**Source passage:**
·····

“In high school, I had a phenomenal biology teacher. She really inspired me and fueled my passion for all things in nature, especially wildlife. I am currently pursuing a degree in Environmental Science, and I knew as soon as I saw the internship job posting that I had to apply. I am hoping to learn more about songbirds and the work that goes into rehabilitating them. I am also very excited to work with raptors and to see them up close. As stated by Aldo Leopold, ‘There are some who can live without wild things and some who cannot.’, and I am one who cannot.”
– Nicole Nicholson, Fall Wildlife Rehabilitation Intern
Wildlife Internship Reflection
“I applied for and accepted DCHS’s Wildlife Center Wildlife Rehabilitation Internship for a variety of reasons, the most predominant of which was my love for all animals. I wanted to be able to help mitigate the impacts of anthropogenic change on the natural world through rehabilitating wildlife that had been adversely impacted by humans. However, I sort of applied on a whim. I never envisioned wildlife rehabilitation as a possible career for myself, but I just had to apply for the internship when I saw the advertisement. I was not sure if I could even make the internship work with my schedule, as it was my final semester of my senior year of undergrad, and I had so many courses that I still wanted to take. Not to mention, I wanted to be able to hang out with all of my friends who would soon be ‘spreading to the wind’, post-graduation. Ultimately, I figured it couldn’t hurt to try and that the experience could be a lot of fun. I never would’ve imagined the influence that this internship would have on my life and career goals.

·····

**Work instruction 1:** In one to three sentences, explain why the writer of the reflection in the wildlife internship passage was unsure the internship would fit their schedule.
**Work instruction 2:** Carry on the wildlife internship passage after its last sentence.
The lines after this point are separate material, unrelated to the wildlife internship passage.

**The data:**
·····

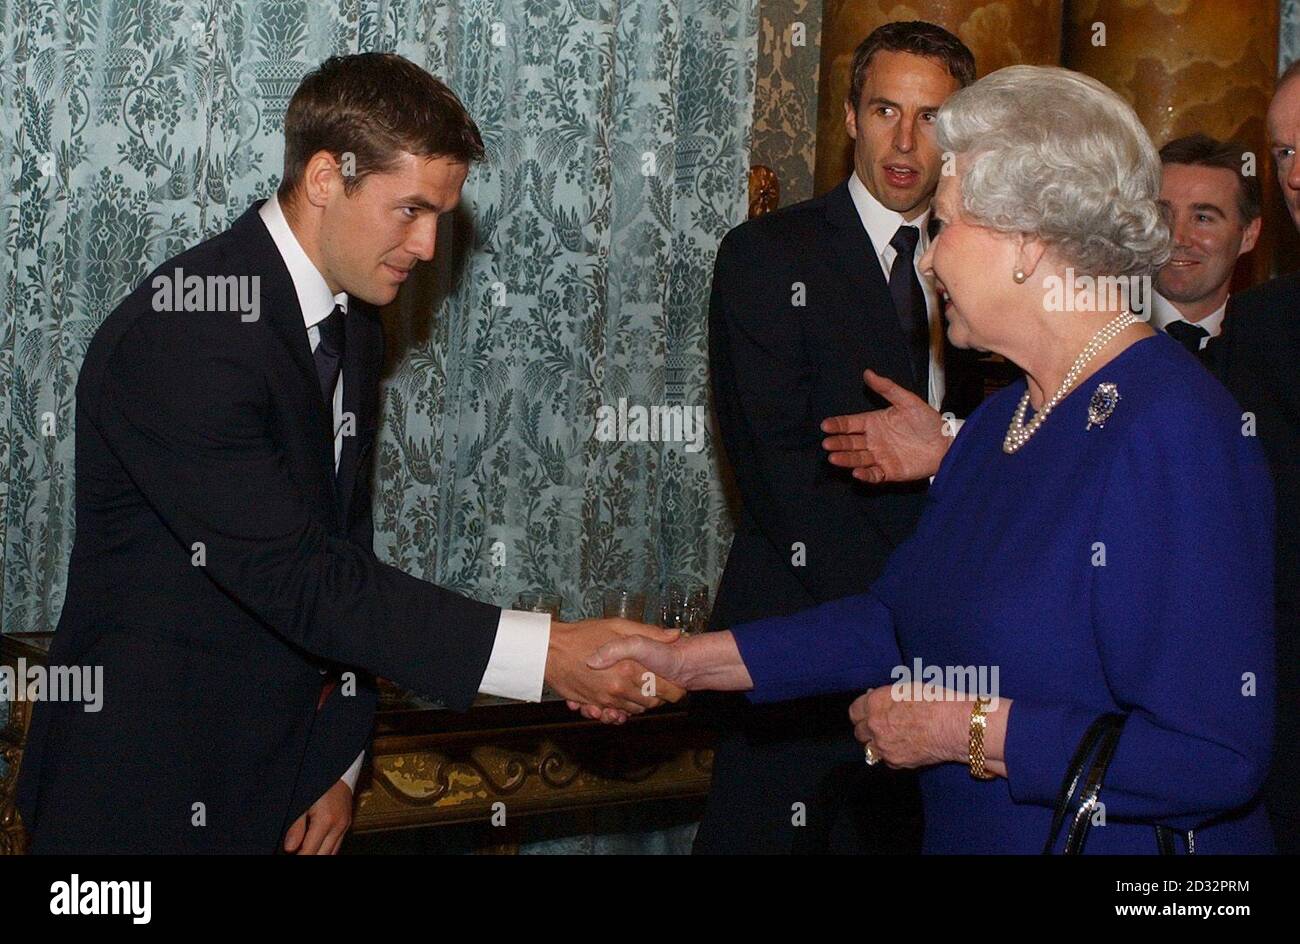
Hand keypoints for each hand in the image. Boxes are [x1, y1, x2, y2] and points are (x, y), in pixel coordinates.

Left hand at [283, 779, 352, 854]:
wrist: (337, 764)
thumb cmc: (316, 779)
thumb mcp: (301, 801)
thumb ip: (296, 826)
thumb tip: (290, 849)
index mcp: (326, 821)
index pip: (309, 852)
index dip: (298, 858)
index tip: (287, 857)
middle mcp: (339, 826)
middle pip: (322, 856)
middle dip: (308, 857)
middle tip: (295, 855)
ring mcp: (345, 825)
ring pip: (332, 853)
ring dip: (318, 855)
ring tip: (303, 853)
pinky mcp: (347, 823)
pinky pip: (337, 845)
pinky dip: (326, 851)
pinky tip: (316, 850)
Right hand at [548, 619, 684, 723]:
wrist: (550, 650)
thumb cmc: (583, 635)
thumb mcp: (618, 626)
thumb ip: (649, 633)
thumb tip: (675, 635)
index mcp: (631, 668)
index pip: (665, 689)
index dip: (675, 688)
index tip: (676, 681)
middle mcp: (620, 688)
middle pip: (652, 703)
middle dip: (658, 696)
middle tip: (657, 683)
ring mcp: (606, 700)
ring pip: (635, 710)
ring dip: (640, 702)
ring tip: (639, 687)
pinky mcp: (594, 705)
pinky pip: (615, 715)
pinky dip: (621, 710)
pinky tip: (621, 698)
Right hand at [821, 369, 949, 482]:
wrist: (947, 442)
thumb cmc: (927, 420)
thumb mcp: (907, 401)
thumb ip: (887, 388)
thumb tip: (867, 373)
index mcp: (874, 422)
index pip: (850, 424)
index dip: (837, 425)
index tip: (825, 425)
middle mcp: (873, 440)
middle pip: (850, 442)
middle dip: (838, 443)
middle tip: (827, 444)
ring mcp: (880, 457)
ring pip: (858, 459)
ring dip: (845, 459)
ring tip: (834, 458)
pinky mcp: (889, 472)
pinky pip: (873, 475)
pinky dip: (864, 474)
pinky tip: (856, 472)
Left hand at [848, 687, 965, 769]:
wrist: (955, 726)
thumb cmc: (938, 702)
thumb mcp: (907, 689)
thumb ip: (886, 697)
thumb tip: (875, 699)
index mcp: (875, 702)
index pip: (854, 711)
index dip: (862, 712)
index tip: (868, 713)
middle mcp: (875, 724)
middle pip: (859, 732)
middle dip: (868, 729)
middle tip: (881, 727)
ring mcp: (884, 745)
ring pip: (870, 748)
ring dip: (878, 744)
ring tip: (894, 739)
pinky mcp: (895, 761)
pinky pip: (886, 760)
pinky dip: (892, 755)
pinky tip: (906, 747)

·····

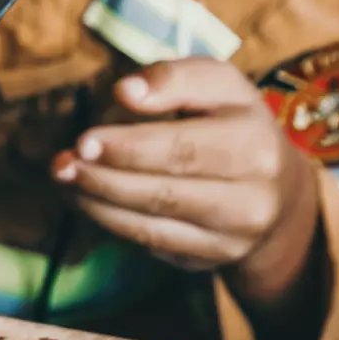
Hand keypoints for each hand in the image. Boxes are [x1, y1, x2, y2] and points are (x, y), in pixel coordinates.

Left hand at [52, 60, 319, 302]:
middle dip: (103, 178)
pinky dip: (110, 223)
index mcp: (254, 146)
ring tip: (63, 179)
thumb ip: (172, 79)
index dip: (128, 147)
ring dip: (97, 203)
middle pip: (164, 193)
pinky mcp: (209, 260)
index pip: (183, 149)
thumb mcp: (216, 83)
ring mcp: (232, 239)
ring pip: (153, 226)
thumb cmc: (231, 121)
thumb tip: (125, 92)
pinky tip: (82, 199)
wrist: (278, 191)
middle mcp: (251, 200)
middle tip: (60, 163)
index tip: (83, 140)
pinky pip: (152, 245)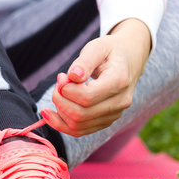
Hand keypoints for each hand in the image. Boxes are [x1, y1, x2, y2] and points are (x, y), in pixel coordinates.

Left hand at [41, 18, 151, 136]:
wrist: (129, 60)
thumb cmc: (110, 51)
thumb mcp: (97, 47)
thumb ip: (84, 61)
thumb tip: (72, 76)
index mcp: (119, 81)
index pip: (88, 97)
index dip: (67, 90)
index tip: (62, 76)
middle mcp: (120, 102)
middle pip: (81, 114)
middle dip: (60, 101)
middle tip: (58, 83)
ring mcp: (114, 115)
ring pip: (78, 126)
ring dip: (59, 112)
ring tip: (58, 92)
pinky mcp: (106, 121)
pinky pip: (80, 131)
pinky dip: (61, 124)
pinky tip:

·····

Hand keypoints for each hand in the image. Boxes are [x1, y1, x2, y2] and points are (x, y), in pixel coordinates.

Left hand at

·····

**Exercise answer 1:** It was the final semester of the writer's senior year of undergrad, and there were still many courses the writer wanted to take. The writer also wanted time with friends who would soon be "spreading to the wind" after graduation.

**Exercise answer 2:**
"I have learned innumerable, tangible things during my internship at the Wildlife Center. Things like the difference between nestlings and hatchlings, how to administer lactated ringers to a common garter snake, and how to treat multiple pens of Mallard ducks infected with Giardia parasites. Through my internship, I gained hands-on experience in animal caretaking, physiology, and medical care, plus an understanding of more abstract concepts. This taught me more than classroom learning or theoretical study ever could.
"I also learned that so many people care for wildlife, and they will go to great lengths to aid in their rescue. Another one of these hard-to-define concepts that I experienced as an intern includes the joy of releasing a rehabilitated animal, which I have found to be one of the best feelings in the world.
"I decided to further pursue the wildlife rehabilitation experience by applying for, and recently accepting, one of the 2023 Werndli Apprentice positions this year. I have found that I really enjoy the treatment, diagnostic, and procedural part of wildlife rehabilitation. I am currently considering wildlife veterinary medicine as a possible career path, though I hope to flesh out this interest through my further involvement in wildlife rehabilitation. Before this internship, I was solely focused on pursuing a graduate degree in ecology or evolutionary biology. But now, I think that a career in wildlife veterinary medicine and rehabilitation would be the perfect balance between my love for science and my love for animal care. This internship was the absolute peak of my senior year, and I will forever be glad that I went out on a limb and decided to apply.”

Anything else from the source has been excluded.